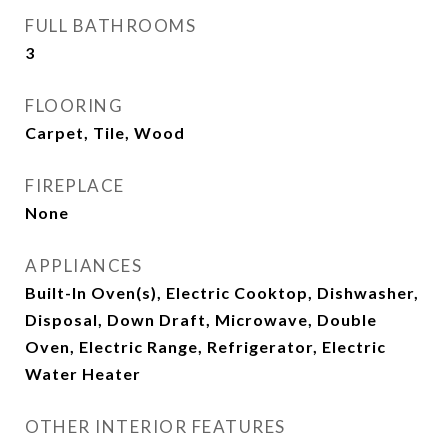
FULL BATHROOMS
3
FLOORING
Carpet, Tile, Wood
FIREPLACE
None
APPLIANCES
Built-In Oven(s), Electric Cooktop, Dishwasher,
Disposal, Down Draft, Microwave, Double
Oven, Electric Range, Refrigerator, Electric
Water Heater
OTHER INTERIOR FEATURES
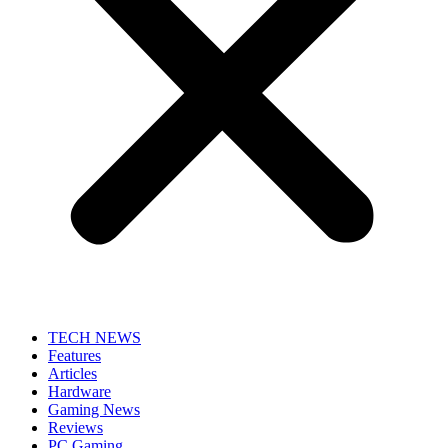
TECH NEWS
Features
Articles
Hardware
Gaming News
Reviews
PC Gaming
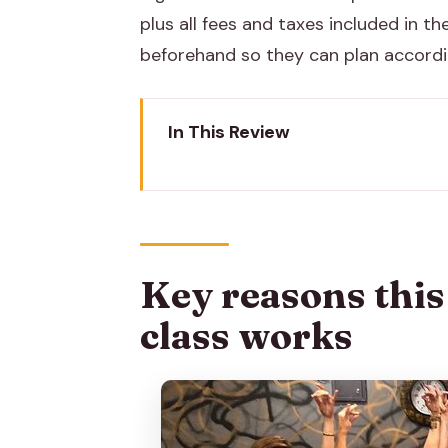
plus all fees and taxes included in the
beforehand so they can plan accordi
In This Review
Key reasons this Bollywood dan
Where the class starts in Jaipur
The cultural brief: Bollywood isn’
Key reasons thi
How you learn the choreography:
class works
Meet your instructor and how th
You take home a dance video you
What to wear, and what to bring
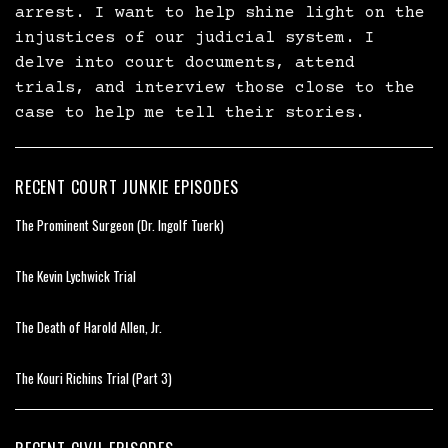
arrest. I want to help shine light on the
injustices of our judicial system. I
delve into court documents, attend
trials, and interview those close to the
case to help me tell their stories.
RECENT COURT JUNKIE EPISODES
The Prominent Surgeon (Dr. Ingolf Tuerk)
The Kevin Lychwick Trial
The Death of Harold Allen, Jr.
The Kouri Richins Trial (Part 3)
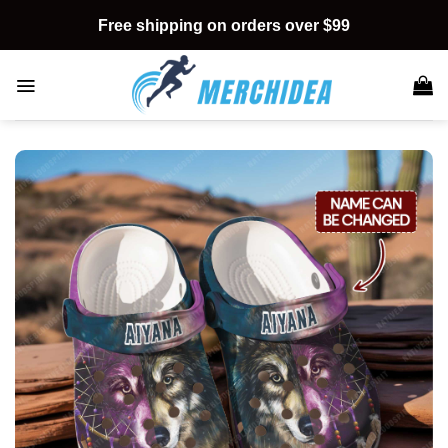
Skip
Free shipping on orders over $99
to
content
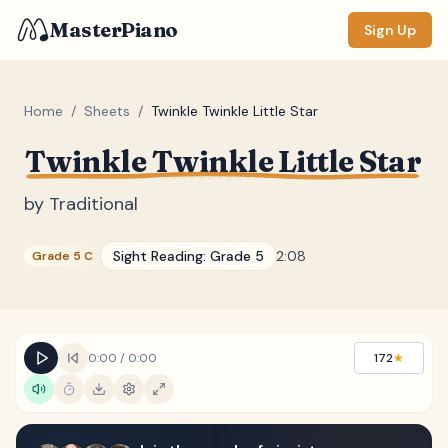
MasterPiano
Sign Up
Home
/
Sheets
/
Twinkle Twinkle Little Star
Twinkle Twinkle Little Star
ZOOM
Normal
Large
XL
by
Traditional
DISPLAY
Sight Reading:
Grade 5
2:08
Grade 5 C
Measure #
Lyrics
(none)
Chords
(none)
0:00
/
0:00
172
★
Sections
(none)
Keyboard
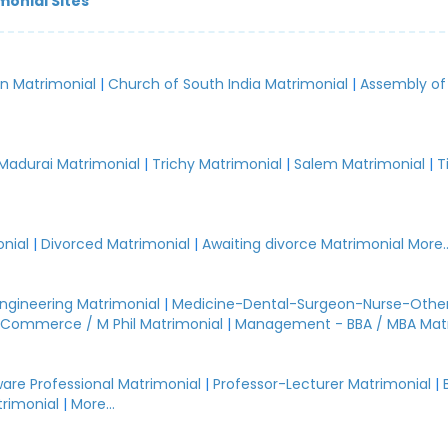
monial Sites
an Matrimonial
|
Church of South India Matrimonial
|
Assembly of
.
Madurai Matrimonial
|
Trichy Matrimonial
|
Salem Matrimonial
|
T
nial
|
Divorced Matrimonial
|
Awaiting divorce Matrimonial
More..
Engineering Matrimonial
|
Medicine-Dental-Surgeon-Nurse-Other
Commerce / M Phil Matrimonial
|
Management - BBA / MBA Mat
are Professional Matrimonial
|
Professor-Lecturer Matrimonial
|
rimonial
|
More...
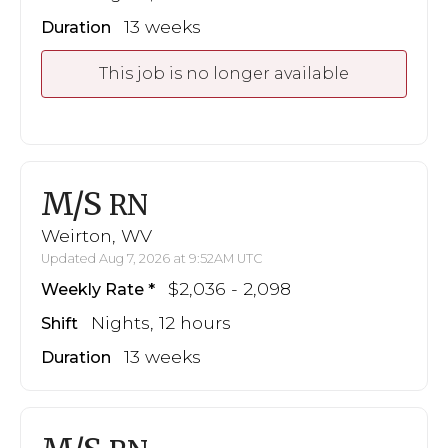
13 weeks
Duration
This job is no longer available
M/S
RN
Weirton, WV
Updated Aug 7, 2026 at 9:52AM UTC
$2,036 - 2,098
Weekly Rate
Nights, 12 hours
Shift
13 weeks
Duration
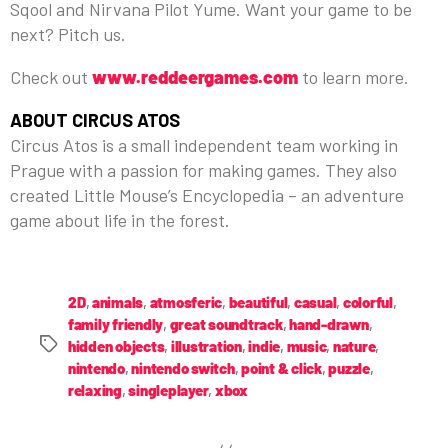
Sqool and Nirvana Pilot Yume. Want your game to be
next? Pitch us.
Check out
www.reddeergames.com
to learn more.
ABOUT CIRCUS ATOS
Circus Atos is a small independent team working in
Prague with a passion for making games. They also
created Little Mouse’s Encyclopedia – an adventure
game about life in the forest.
2D
,
animals
,
atmosferic
,
beautiful
,
casual
,
colorful
,
family friendly
,
great soundtrack
,
hand-drawn
,
hidden objects
,
illustration
,
indie
,
music
,
nature
,
nintendo
,
nintendo switch
,
point & click
,
puzzle
,
relaxing
,
singleplayer
,
xbox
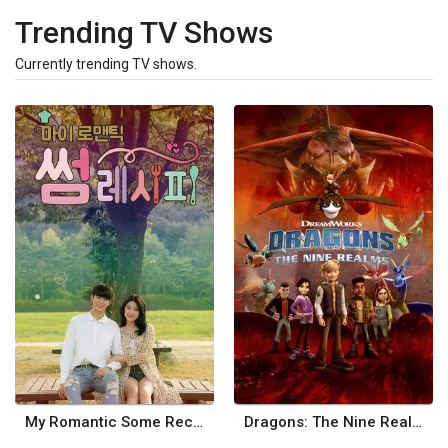
Trending TV Shows
Currently trending TV shows.
My Romantic Some Recipe
Dragons: The Nine Realms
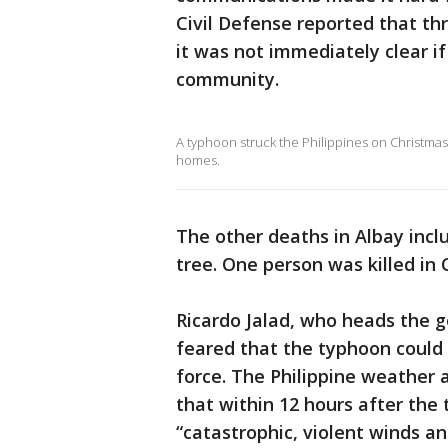
Civil Defense reported that th
it was not immediately clear i
community.
A typhoon struck the Philippines on Christmas i
homes.
The other deaths in Albay incl
tree. One person was killed in
Ricardo Jalad, who heads the 
feared that the typhoon coul
force. The Philippine weather 
that within 12 hours after the 
“catastrophic, violent winds and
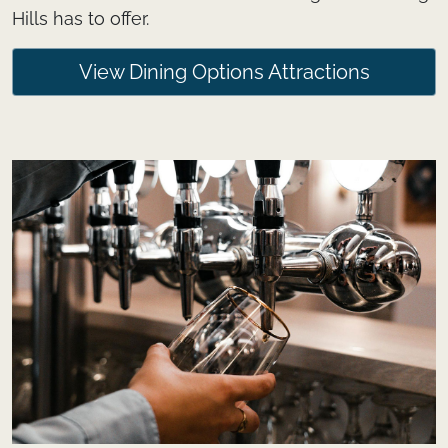
Hills has to offer.
View Dining Options Attractions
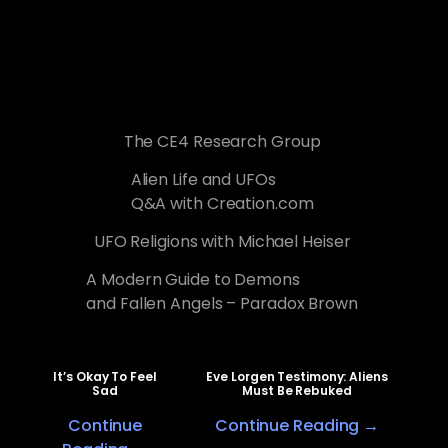
The CE4 Research Group
Alien Life and UFOs
Q&A with Creation.com
UFO Religions with Michael Heiser
A Modern Guide to Demons
and Fallen Angels – Paradox Brown
It’s Okay To Feel
Eve Lorgen Testimony: Aliens
Sad
Must Be Rebuked
Continue
Continue Reading →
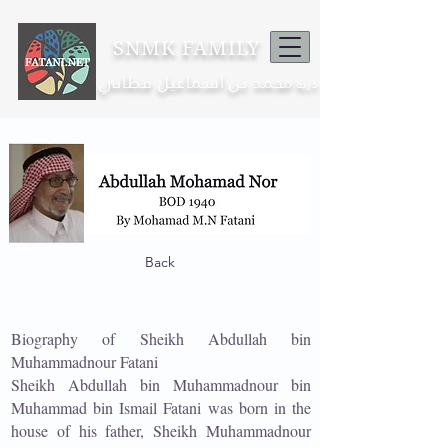
SNMK FAMILY
محمد بن اسماعيل فطاني
ذرية
Back
Biography of Sheikh Abdullah bin
Muhammadnour Fatani
Sheikh Abdullah bin Muhammadnour bin
Muhammad bin Ismail Fatani was born in the
house of his father, Sheikh Muhammadnour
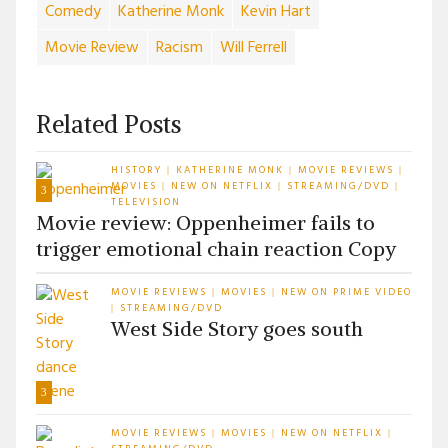
Comedy
Katherine Monk
Kevin Hart
Movie Review
Racism
Will Ferrell
Related Posts
HISTORY
KATHERINE MONK
MOVIE REVIEWS
|
|
|
MOVIES
NEW ON NETFLIX
STREAMING/DVD
|
|
|
3
TELEVISION
Movie review: Oppenheimer fails to
trigger emotional chain reaction Copy
MOVIE REVIEWS
MOVIES
NEW ON PRIME VIDEO
|
|
STREAMING/DVD
|
West Side Story goes south
3
MOVIE REVIEWS
MOVIES
NEW ON NETFLIX
|
|
|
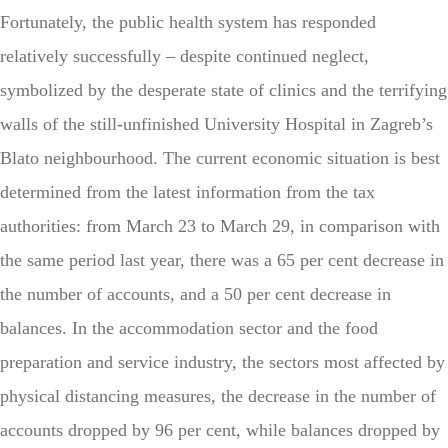
Fortunately, the public health system has responded
relatively successfully – despite continued neglect,
symbolized by the desperate state of clinics and the terrifying
walls of the still-unfinished University Hospital in Zagreb’s
Blato neighbourhood. The current economic situation is best
determined from the latest information from the tax
authorities: from March 23 to March 29, in comparison with
the same period last year, there was a 65 per cent decrease in
the number of accounts, and a 50 per cent decrease in
balances. In the accommodation sector and the food
preparation and service industry, the sectors most affected by
physical distancing measures, the decrease in the number of
accounts dropped by 96 per cent, while balances dropped by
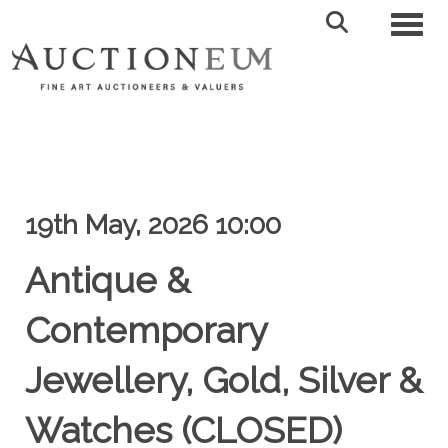
Toggl
19th May, 2026 10:00
Antique &
Contemporary
Jewellery, Gold, Silver &
Watches (CLOSED)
_ _ _ _
* [Assigned task] The answer should be all lines from the entries above that hold the word "number".

* [Problem solution]
the number of accounts, and a 50 per cent decrease in
physical distancing measures, the decrease in the number of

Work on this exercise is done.